The output table displays the filenames of the selected PDB files with conformations. In this example model4m, model2m, model3m were selected with weights of 0.29, 0.39 and 0.32 respectively. The χ value for the fit of the three conformers is 2.0. Next, the table displays the χ value for the best fitting single conformer (model3m, χ = 5.108).

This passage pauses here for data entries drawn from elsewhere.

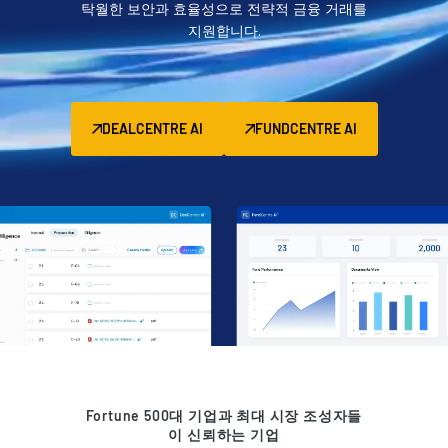
탁월한 보안과 효율성으로 전략적 금융 거래를
관리
지원합니다.
DealVault
Connect
Fund
Centre
DEALCENTRE AI
FUNDCENTRE AI
Fundraising
Onboarding
Reporting
Alternative Investments Managed Services
거래 서비스
검열
거래 지원
고급 보고
NDA
Fortune 500대 기업과 최대 시장 조성자들
이 신뢰하는 기업
번역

The left plot displays the fit between the profiles. The input experimental profile is shown with red dots, the theoretical profile of the best fitting single conformer is a green line and the averaged profile of the minimal ensemble is a blue line. The right plot displays fit residuals of single conformer compared to the minimal ensemble. Fit residuals is defined by dividing experimental intensities by the modeled intensities. Ideally the values should be close to 1.0. This plot helps to see in which regions of the profile there was an improvement as a result of using an ensemble of conformations instead of single conformation.